事実、選手村には、大量の避妊具が置かれてるようで、過去、アスリートたちの選手村でのカップルにより生まれた子が、五輪選手として活躍しているというまことしやかな話もあったりするのである。

メディアの異様な狂奔

最後に、メディアの報じ方についても触れておかねばならないだろう。
ボクは一部の競技を除き、リアルタイムでの観戦は無く、ニュース枠でチェックする程度だった。
そのほとんどはNHK総合とNHK BSだったが、ニュース枠とは言え、冒頭から全体の1/3〜1/2ほどの費やしての五輪報道、いや報道番組とは異なる位相で、まるで特集番組に切り替わってしまったかの如く。
その影で重要な時事ニュースがいくつも飛ばされたことだろう。
NHK窓口にはボクも含め多くのクレームが寄せられたのは疑いないところだが、数日経過し、少し改善を見た感じはあったものの、ほとんど異様としか形容することのできないひどい17日間だった。

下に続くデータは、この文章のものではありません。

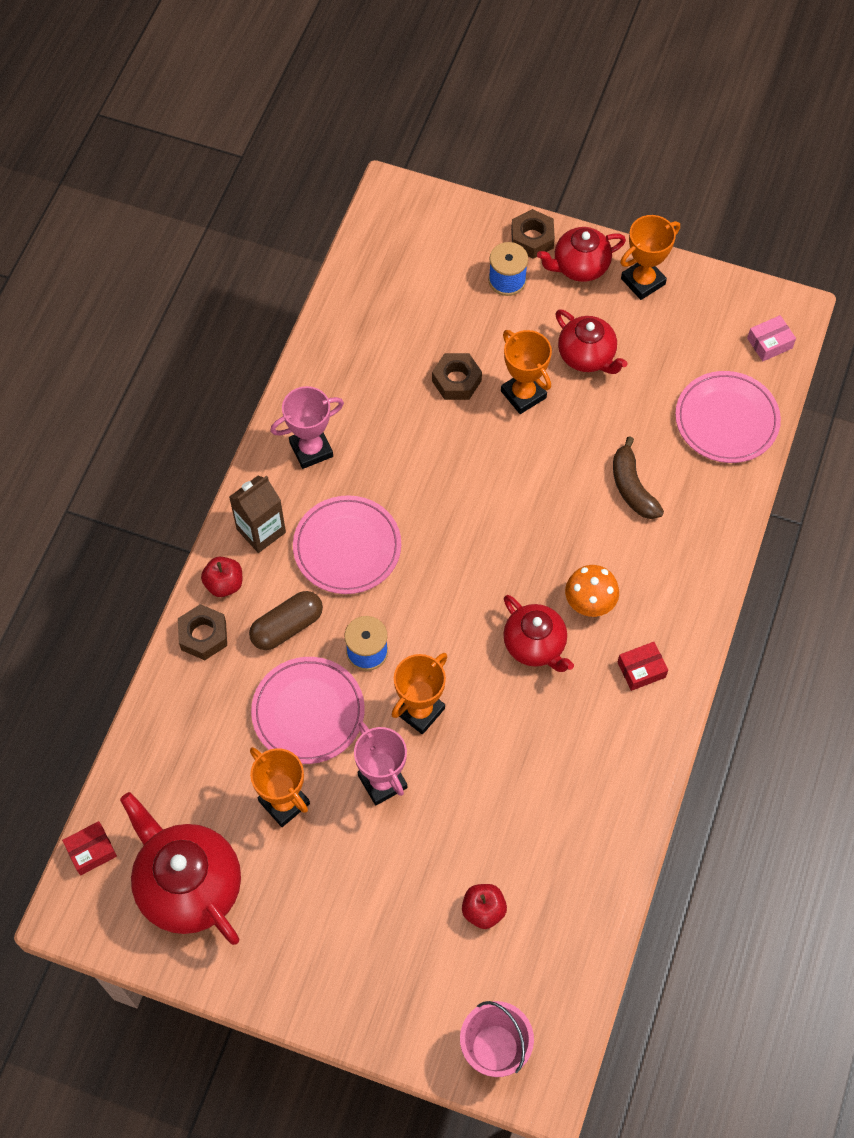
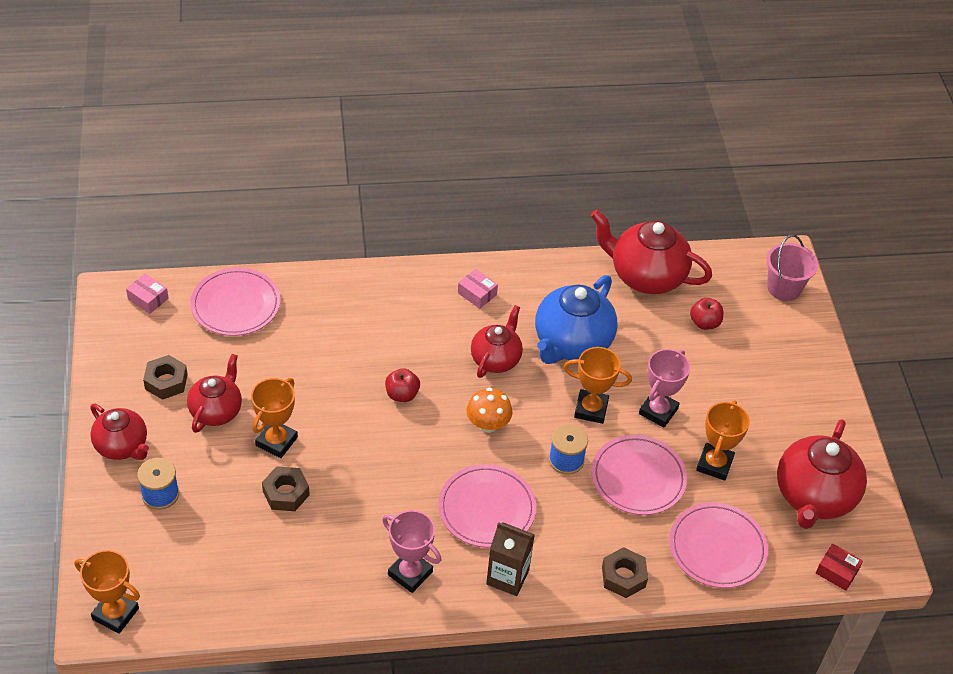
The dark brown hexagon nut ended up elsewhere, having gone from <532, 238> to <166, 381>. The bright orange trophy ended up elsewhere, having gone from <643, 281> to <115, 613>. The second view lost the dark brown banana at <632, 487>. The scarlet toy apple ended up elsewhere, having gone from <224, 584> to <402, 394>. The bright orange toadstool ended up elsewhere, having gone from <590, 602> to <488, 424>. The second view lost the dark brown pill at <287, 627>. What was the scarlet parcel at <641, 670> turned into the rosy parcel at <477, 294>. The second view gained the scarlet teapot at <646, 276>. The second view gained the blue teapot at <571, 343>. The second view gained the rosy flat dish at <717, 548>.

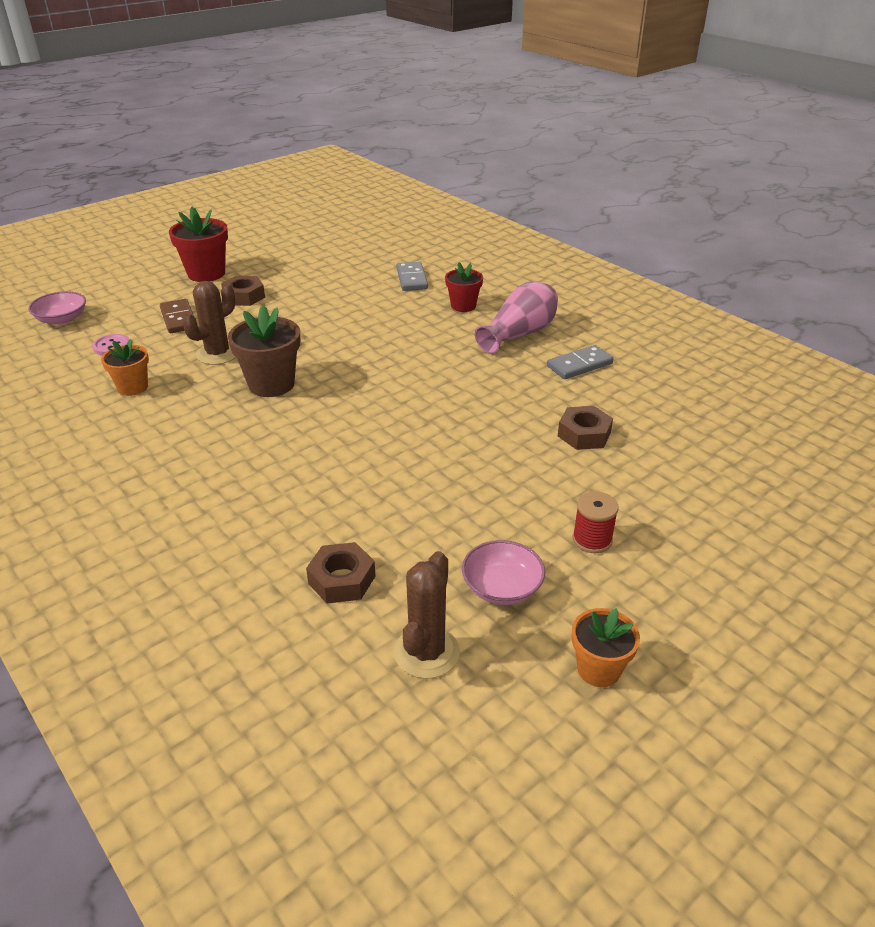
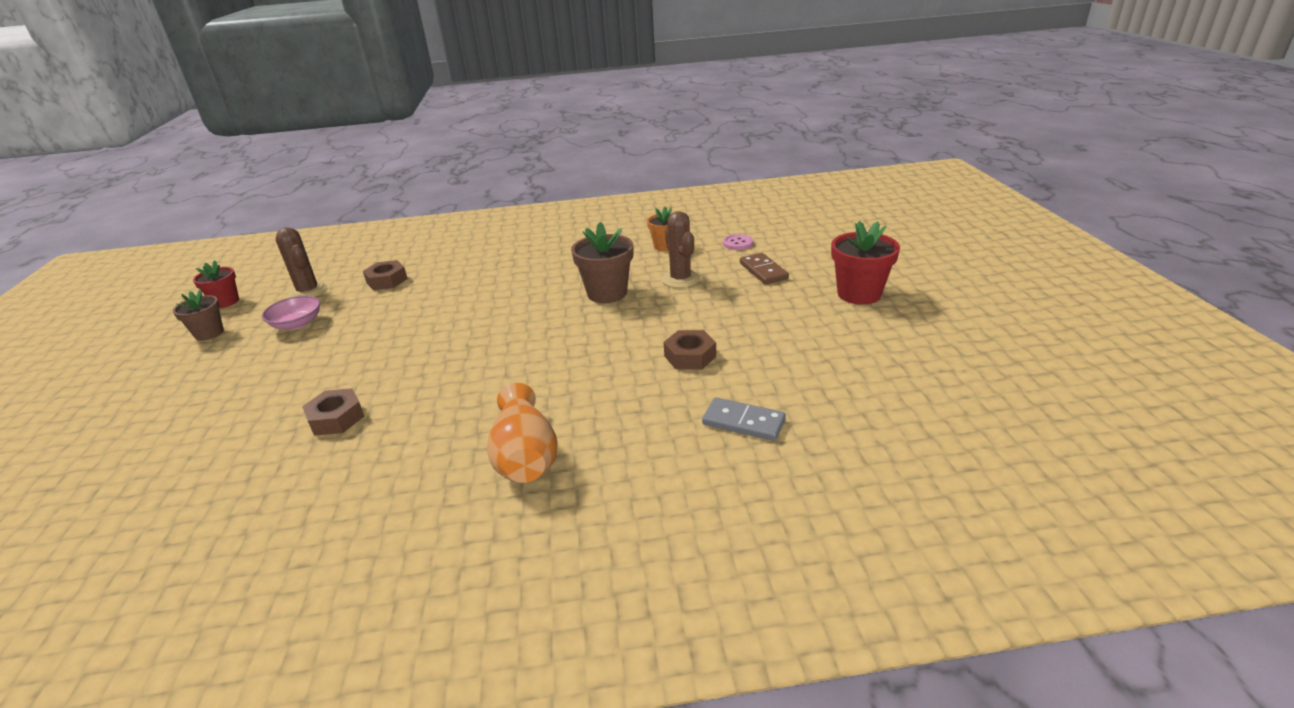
The scarlet plant pot ended up elsewhere, having gone from <463, 306> to <226, 302>. The dark brown hexagon nut ended up elsewhere, having gone from <244, 296> to <690, 356>. What was the rosy tall vase at <519, 334> turned into the bright orange tall vase at <525, 455>. The second view lost the rosy serving bowl at <62, 319>. The dark brown domino piece at <179, 318> ended up facing another way, 60 degrees clockwise from before. The second view lost the gray domino piece at <579, 365>. The second view lost the scarlet reel of thread at <592, 540>. What was the bright orange plant pot at <598, 669> turned into the dark brown plant pot at <209, 333>.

中には絶叫アナウンサーもいたりで、実に不愉快な観戦を強いられてしまった。
NHKの五輪放送では「前畑ガンバレ !」というアナウンスが良く知られているが、自国選手の活躍へのマイクが割れんばかりの絶叫には、まるでタブロイドスポーツ紙のドデカフォントをマイクに向けたかのようで、椅子から転げ落ちんばかりの悪印象だった。

英国本国で観戦していた人のTwitterで知ったのだが、BBCの放送は、とても淡々と冷静に分かりやすく放送していて、NHKのそれと較べ、あまりの印象の違いにあっけにとられていたようだ。
〈成熟と、あまりの未熟〉という彼我の差は、今後何100年たってもその溝は埋められはしないのだろう。

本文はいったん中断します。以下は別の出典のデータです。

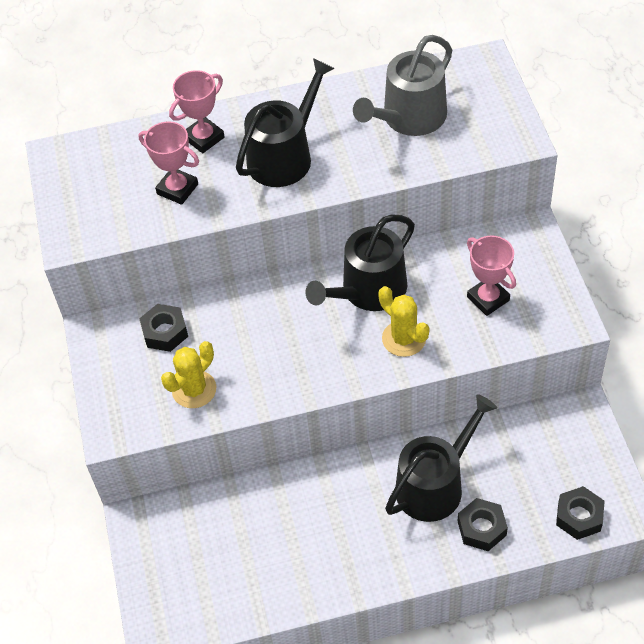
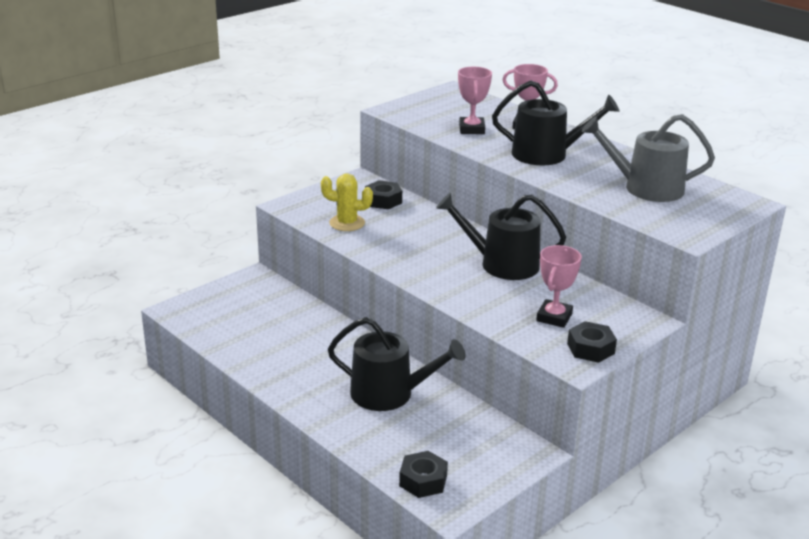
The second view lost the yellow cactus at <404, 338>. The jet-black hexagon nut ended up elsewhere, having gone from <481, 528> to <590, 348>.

個人の思い入れ、アナウンサーとしての基本的資質、視聴者へのサービスの何たるかをまるで勘違いしてしまう、等々は様々な視点から評さるべき事柄だが、やはり「近代」をどのように受容し、どのように自覚し、振る舞い、実践するのか、という領域に関わる問題なのかも知れない。
こうした卑近なところで、近代化を然るべく果たしつつ歩む市民社会と、非近代のままにいびつに「成熟」しちゃった国民国家の在り様が浮き彫りにされてくる。

かくして五輪狂想曲は、スポーツ選手の躍動と美と感動を、それ自体として賞揚する人々もいれば、一方単なるナショナリスティックな欲情のツールとして自己陶酔と、同調圧力を振りまく人々も多かったというのが、4年ごとに繰り返されるデジャヴな話しとは言え、偽らざる印象だった。